The final report is written in article form which is a bit different from a usual report, mainly in its size. The article-report has a maximum number of pages of 4 including all images and references (no appendices!). Contents for this article should be extracted from the lab journal combined with part introduction and part conclusion/ discussion. The sections below describe a template that is available for writing this report and example report(s) will be made available for inspiration. Refer to this chapter again once you start writing the report.

1.6.1 Installing the Article Template

The templates are available in an R package and contains both RMarkdown and (another layer on top of the actual markup language, yes, another language…) files. RStudio can use templates for a number of documents, including article-templates. These templates can be installed from a package called rticles by running the install.packages function (note: might already be installed):

install.packages("rticles", type = "source")

1.6.2 Using the Template

Now that you have the templates package (rticles) installed you can download and use the template project (ZIP-file) available from here. Download this file to your project folder, extract its contents and open the report-template.Rmd file contained within the folder in RStudio. Verify that everything is setup correctly by hitting the Knit button at the top, this should create a PDF version of the report.
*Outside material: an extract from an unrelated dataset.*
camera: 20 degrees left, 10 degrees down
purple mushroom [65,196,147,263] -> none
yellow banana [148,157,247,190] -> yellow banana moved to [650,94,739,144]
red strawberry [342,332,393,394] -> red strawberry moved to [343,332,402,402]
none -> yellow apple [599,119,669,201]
Note that - somehow - the resulting PDF file is named RJwrapper.pdf instead of the expected report-template.pdf. If everything checks out OK you can rename the file to your liking and start editing.

This template is based on the R Journal Submission template that you can also find in RStudio in the New file -> R Markdown -> From Template menu. Articles published in the R-journal are based on this template which you can browse for inspiration at the R Journal Website.
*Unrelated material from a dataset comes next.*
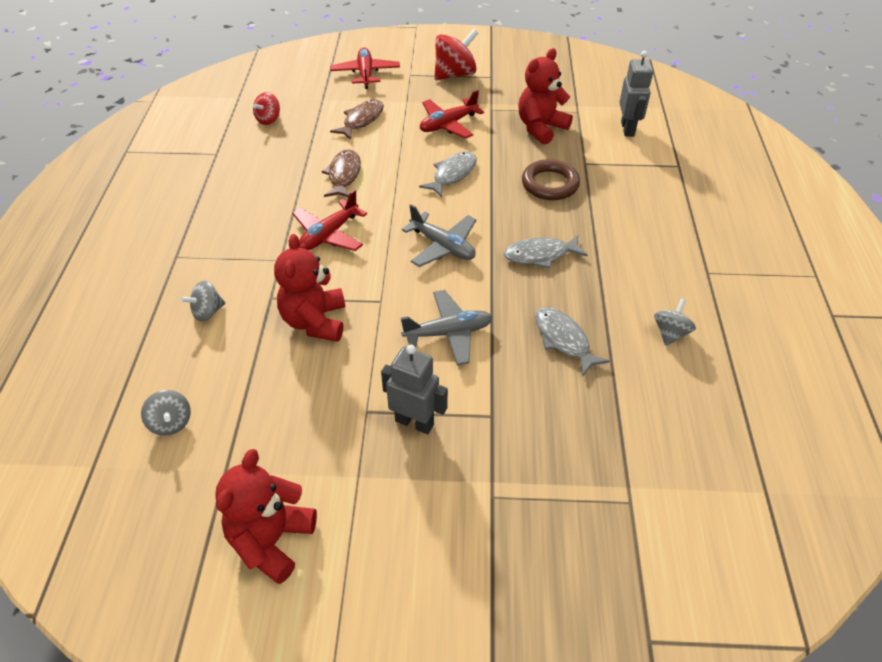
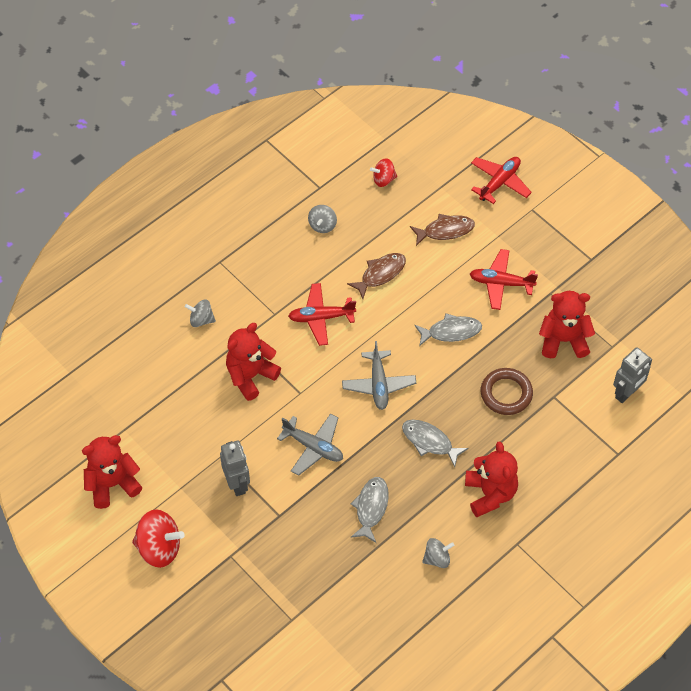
camera: 45 degrees right, 10 degrees up
grey spinning top [141,390,191,436] -> grey spinning top moved to [308,205,337,233]
red spinning top [434,29,478,80] -> red spinning top moved to [132,509,185,568]
none -> red teddy bear [465,441,518,517]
The available template shows an example of segments/ chapters and briefly describes what each section could or should contain. If you want to write your report in the Dutch language, you can create a new file from the template and change the segment names and content to Dutch. There will however still be some headings added by the template in English which is fine with me, but if you want to keep everything Dutch you can either edit the RJournal.sty file manually (not recommended) or start a new file by yourself and add some nice headings and page options.

The top part of the template (between the dashes ---) contains some settings that you need to change such as title, authors and abstract. Compare for instance a newly created article from this template with the one offered from the project-repository website.